Transparenz, Planungssicherheit, Qualität und Ökonomie sind unverzichtbare Schlagworte des Ministers, nur das Wort Klinikschließungen nimmt zurzeit niemand gerne in den Mund. „Ich will am Ende einen verbindlichen Krankenhausplan haben, die jetzige Zeit, in der sich Kliniken im ruinösen Wettbewerb gegenseitig verdrängen, halte ich nicht für verantwortbar! Die Struktur unserer Kliniklandschaft muss sich den Bedürfnissen der Patienten anpassen, nicht umgekehrt.“

Neben dem Abschied von der Planungsgröße Bett soll laut Laumann die Erreichbarkeit eine hervorgehobene Rolle in der neuen Krankenhausplanung spielen: Jeder Bürger soll in Zukunft binnen 30 Minuten ein Krankenhaus mit vernünftiger Versorgung in NRW erreichen können, kündigt Minister Laumann an. Bisher steht im Krankenhausgesetz NRW zur Erreichbarkeit eine Grenze von 20 Kilometern. Laumann kündigte Gesprächsbereitschaft an, ob die neue 30-minütige Erreichbarkeit in allen Fällen medizinisch akzeptabel sei.

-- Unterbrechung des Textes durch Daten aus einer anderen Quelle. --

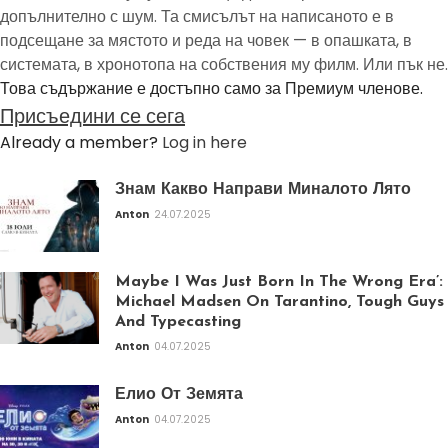
допълнително с шум. Та смисълът на написаното е в
подсещане за мястото и реда на човек — в опашката, в
системата, в хронотопа на собствения му филм. Или пък не.
Това съдържание е достъпно само за Премиум членове.
Присъедини се сега
Already a member?
Log in here
Знам Какво Направи Миналото Лято
Anton
24.07.2025
Maybe I Was Just Born In The Wrong Era’:
Michael Madsen On Tarantino, Tough Guys
And Typecasting
Anton
04.07.2025
Елио От Земята
Anton
04.07.2025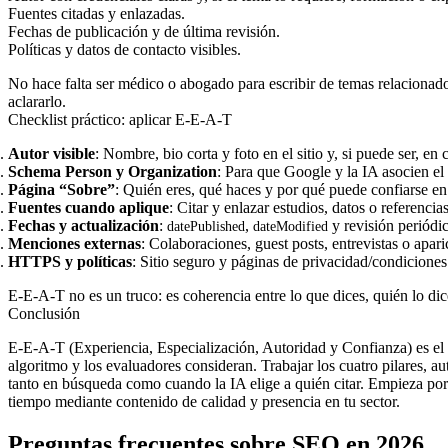
Fuentes citadas y enlazadas.
Fechas de publicación y de última revisión.
Políticas y datos de contacto visibles.
No hace falta ser médico o abogado para escribir de temas relacionados,
aclararlo.
Checklist práctico: aplicar E-E-A-T
Autor visible
: Nombre, bio corta y foto en el sitio y, si puede ser, en 
Schema Person y Organization
: Para que Google y la IA asocien el 
Página “Sobre”
: Quién eres, qué haces y por qué puede confiarse en e
Fuentes cuando aplique
: Citar y enlazar estudios, datos o referencia
Fechas y actualización
:
,
y revisión periódi
datePublished
dateModified
Menciones externas
: Colaboraciones, guest posts, entrevistas o apar
HTTPS y políticas
: Sitio seguro y páginas de privacidad/condiciones s
E-E-A-T no es un truco: es coherencia entre lo que dices, quién lo di
Conclusión
E-E-A-T (Experiencia, Especialización, Autoridad y Confianza) es el m
algoritmo y los evaluadores consideran. Trabajar los cuatro pilares, au
tanto en búsqueda como cuando la IA elige a quién citar. Empieza por 
tiempo mediante contenido de calidad y presencia en tu sector.
Preguntas frecuentes sobre SEO en 2026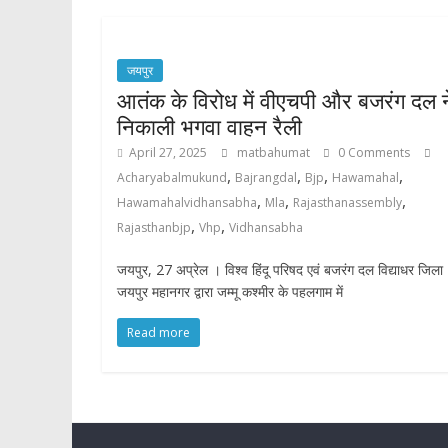
जयपुर
आतंक के विरोध में वीएचपी और बजरंग दल न
निकाली भगवा वाहन रैली
April 27, 2025
matbahumat
0 Comments
,
,
,
,
Acharyabalmukund
Bajrangdal
Bjp
Hawamahal
,
,
,
Hawamahalvidhansabha
Mla
Rajasthanassembly
,
,
Rajasthanbjp
Vhp
Vidhansabha
जयपुर, 27 अप्रेल । विश्व हिंदू परिषद एवं बजरंग दल विद्याधर जिला
जयपुर महानगर द्वारा जम्मू कश्मीर के पहलगाम में
Read more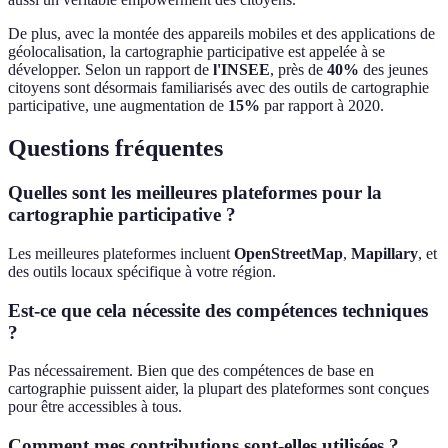
De plus, avec la montée des appareils mobiles et des applications de
géolocalisation, la cartographie participative est appelée à se
développer. Selon un rapport de
l'INSEE
, près de
40%
des jeunes
citoyens sont désormais familiarisés avec des outils de cartographie
participative, une augmentation de
15%
par rapport à 2020.
Questions fréquentes
Quelles sont les meilleures plateformes pour la
cartographie participative ?
Les meilleures plateformes incluent
OpenStreetMap
,
Mapillary
, et
des outils locaux spécifique à votre région.
Est-ce que cela nécessite des compétences techniques
?
Pas nécessairement. Bien que des compétences de base en
cartographie puissent aider, la plupart des plateformes sont conçues
pour être accessibles à tous.
Comment mes contributions sont-elles utilisées ?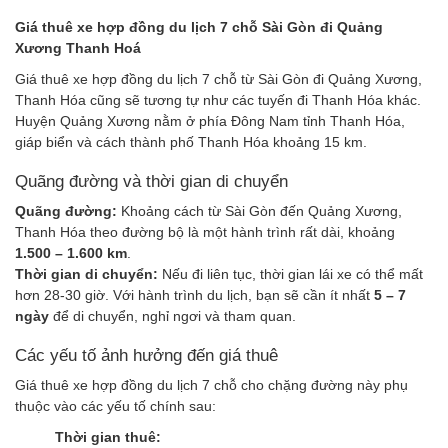
Giá thuê xe hợp đồng du lịch 7 chỗ Sài Gòn đi Quảng
Xương Thanh Hoá
Giá thuê xe hợp đồng du lịch 7 chỗ từ Sài Gòn đi Quảng Xương,
Thanh Hóa cũng sẽ tương tự như các tuyến đi Thanh Hóa khác.
Huyện Quảng Xương nằm ở phía Đông Nam tỉnh Thanh Hóa,
giáp biển và cách thành phố Thanh Hóa khoảng 15 km.
Quãng đường và thời gian di chuyển
Quãng đường:
Khoảng cách từ Sài Gòn đến Quảng Xương,
Thanh Hóa theo đường bộ là một hành trình rất dài, khoảng
1.500 – 1.600 km
.
Thời gian di chuyển:
Nếu đi liên tục, thời gian lái xe có thể mất
hơn 28-30 giờ. Với hành trình du lịch, bạn sẽ cần ít nhất
5 – 7
ngày
để di chuyển, nghỉ ngơi và tham quan.
Các yếu tố ảnh hưởng đến giá thuê
Giá thuê xe hợp đồng du lịch 7 chỗ cho chặng đường này phụ
thuộc vào các yếu tố chính sau:
Thời gian thuê: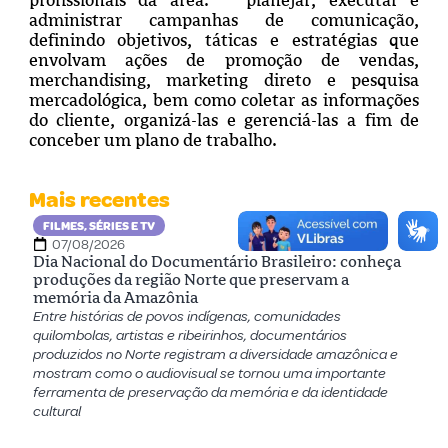
administrar campanhas de comunicação,
definindo objetivos, táticas e estratégias que
envolvam ações de promoção de vendas,
merchandising, marketing direto e pesquisa
mercadológica, bem como coletar as informações
do cliente, organizá-las e gerenciá-las a fim de
conceber um plano de trabalho.
Mais recentes
FILMES, SÉRIES E TV
07/08/2026
Dia Nacional do Documentário Brasileiro: conheça
produções da região Norte que preservam a
memória da Amazônia
Entre histórias de povos indígenas, comunidades
quilombolas, artistas e ribeirinhos, documentários
produzidos no Norte registram a diversidade amazônica e
mostram como o audiovisual se tornou uma importante
ferramenta de preservação da memória e da identidade
cultural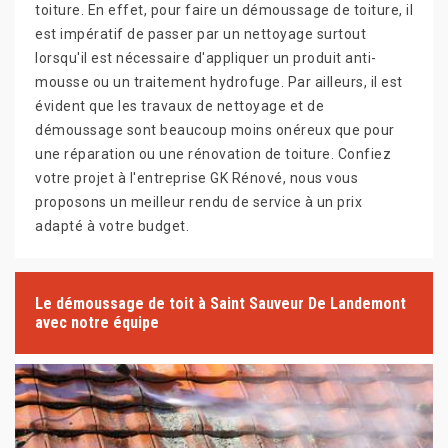
toiture. En effet, pour faire un démoussage de toiture, il
est impératif de passer par un nettoyage surtout
lorsqu'il est nécessaire d'appliquer un produit anti-
mousse ou un traitement hydrofuge. Par ailleurs, il est
évident que les travaux de nettoyage et de
démoussage sont beaucoup moins onéreux que pour
une réparation ou une rénovation de toiture. Confiez
votre projet à l'entreprise GK Rénové, nous vous
proposons un meilleur rendu de service à un prix
adapté à votre budget.
Le démoussage de toit à Saint Sauveur De Landemont
avec notre équipe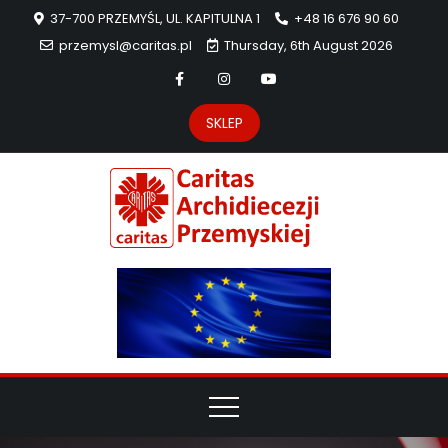
37-700 PRZEMYŚL, UL. KAPITULNA 1
+48 16 676 90 60
przemysl@caritas.pl
Thursday, 6th August 2026
SKLEP
Carit
Strona Caritas
Archidiecezji
Archidie
Przemyskiej –
pomoc
Przemys
potrzebującym
dzieła
miłosierdzia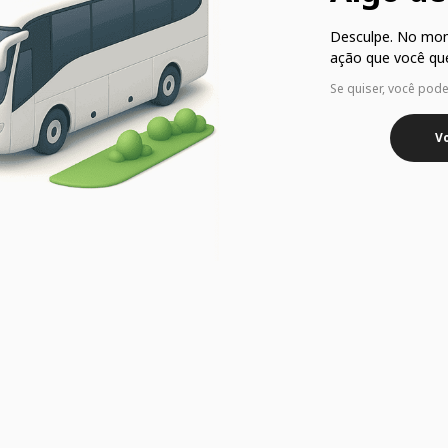
Desculpe. No mo
ação que você que
Se quiser, você pod
Vo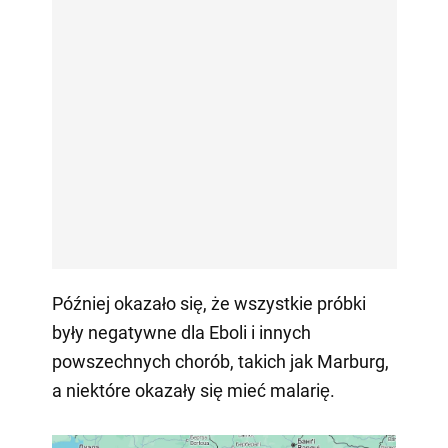
Później okazało się, że wszystkie próbki
były negatywne dla Eboli i innych
powszechnych chorób, takich jak Marburg,
a niektóre okazały się mieć malarię.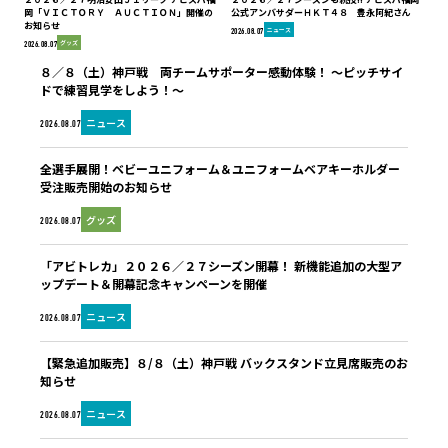
岡「ＶＩＣＴＯＲＹ ＡＵＣＴＩＯＮ」開催の
公式アンバサダーＨＫＴ４８ 豊永阿紀さん
お知らせ
ニュース
2026.08.07
グッズ
2026.08.07
８／８（土）神戸戦 両チームサポーター感動体験！ ～ピッチサイ
ドで練習見学をしよう！～
ニュース
2026.08.07
全選手展開！ベビーユニフォーム＆ユニフォームベアキーホルダー
受注販売開始のお知らせ
グッズ
2026.08.07
「アビトレカ」２０２６／２７シーズン開幕！ 新機能追加の大型ア
ップデート＆開幕記念キャンペーンを開催
ニュース
2026.08.07
【緊急追加販売】８/８（土）神戸戦 バックスタンド立見席販売のお
知らせ
ニュース
2026.08.07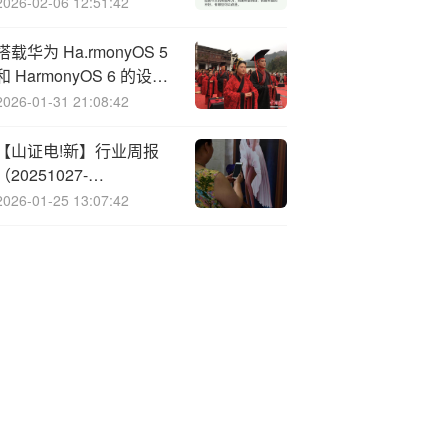
电、3C产品及家装厨卫
2026-02-06 12:51:42
搭载华为 Ha.rmonyOS 5
和 HarmonyOS 6 的设备
数突破 2700 万
2026-01-31 21:08:42
【山证电!新】行业周报
（20251027-
20251102）：宇树将发
2026-01-25 13:07:42
布四足机器人新品，“十
五五”坚持风光水核等多
能并举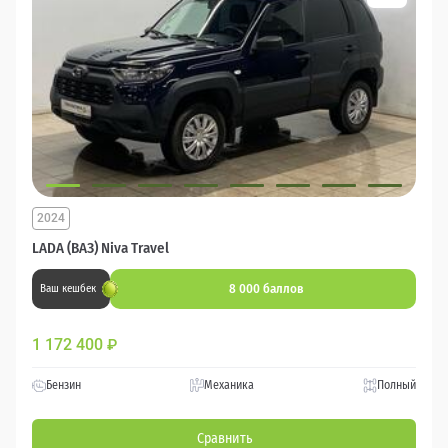
2024
LADA (ВАЗ) Niva Travel
8 000 баллов
Ваш кешбек
1 172 400
₽
Бензин
Механика
Полный
Сравнить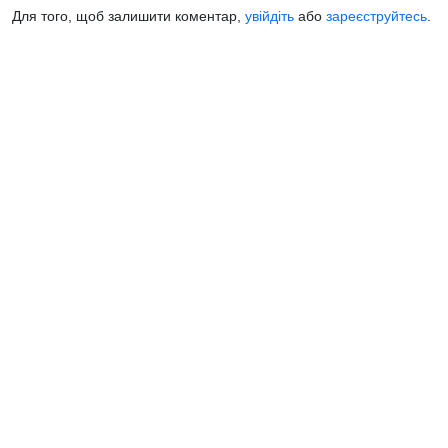
Для того, щоб залишити коментар,
увійдіть
або
зареєструйтесь
.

Minister Karl-Josef Laumann plädierte für absolute Transparenz im gesamten Planungsverfahren: „Nur das schafft das nötige Vertrauen, sonst ernten wir nur Misstrauen. Er appelliert an alle Beteiligte, den Weg mitei­nan­der zu gehen. „Krankenhausplanung muss patientenfreundlich sein, sowohl was die Erreichbarkeit und die Strukturqualität als auch die Fallzahlen angeht. Wir werden in unterversorgten Regionen sicherlich auch Kompromisse eingehen müssen. Ich wünsche mir jedenfalls in allen Fragen ein möglichst großes Einvernehmen aller Beteiligten.“

Zum Zeitplan: Der neue Krankenhausplan wird nach umfänglicher Beratung im Krankenhaus-Ausschuss NRW, an dem neben der KGNW u.a. auch die beiden Ärztekammern Nordrhein und Westfalen-Lippe vertreten sind, frühestens Anfang 2021 fertiggestellt sein und Rechtskraft haben. „Das gesamte Verfahren soll noch vor der nächsten Landtagswahl im Mai 2021 beendet sein.“

Was wird das für die derzeit gut 340 Kliniken in NRW im Einzelnen bedeuten? „Das weiß ich heute noch nicht, aber es wird auf jeden Fall weniger Kliniken geben. Der Abbau der stationären Versorgung wird mit Sicherheit nicht mit weiteren Fusionen und Verbünden zu bewerkstelligen sein“, weiß Karl-Josef Laumann.

Klinikschließungen in Ballungsräumen unvermeidbar

Klinikschließungen erwartet Minister Laumann vor allem in den Ballungsräumen – im Ruhrgebiet, in Köln, Bonn und Düsseldorf. Laumann plädiert für eine möglichst hohe Transparenz und ein großes Mitei­nan­der aller Beteiligten.

Vor 2023 ist mit einer konkreten Umsetzung in den 16 Planungsregionen in NRW nicht zu rechnen. Minister Laumann betont weiter: „Das was wir jetzt tun, macht keiner sonst in der Bundesrepublik. Am Ende steht ein verbindlicher Plan, das ist eine große Veränderung gegenüber dem jetzigen Zustand.“ Wenn das Mammutprojekt gelingen sollte, könne die Reform der Krankenhausplanung in NRW eine Blaupause für die gesamte Bundesrepublik sein: „Vielleicht wird unser Vorhaben ein Vorbild für ganz Deutschland.“

Das Krankenhaus-Gutachten kann in einer kurzen und langen Variante auf der Homepage des Ministeriums runtergeladen werden (www.mags.de).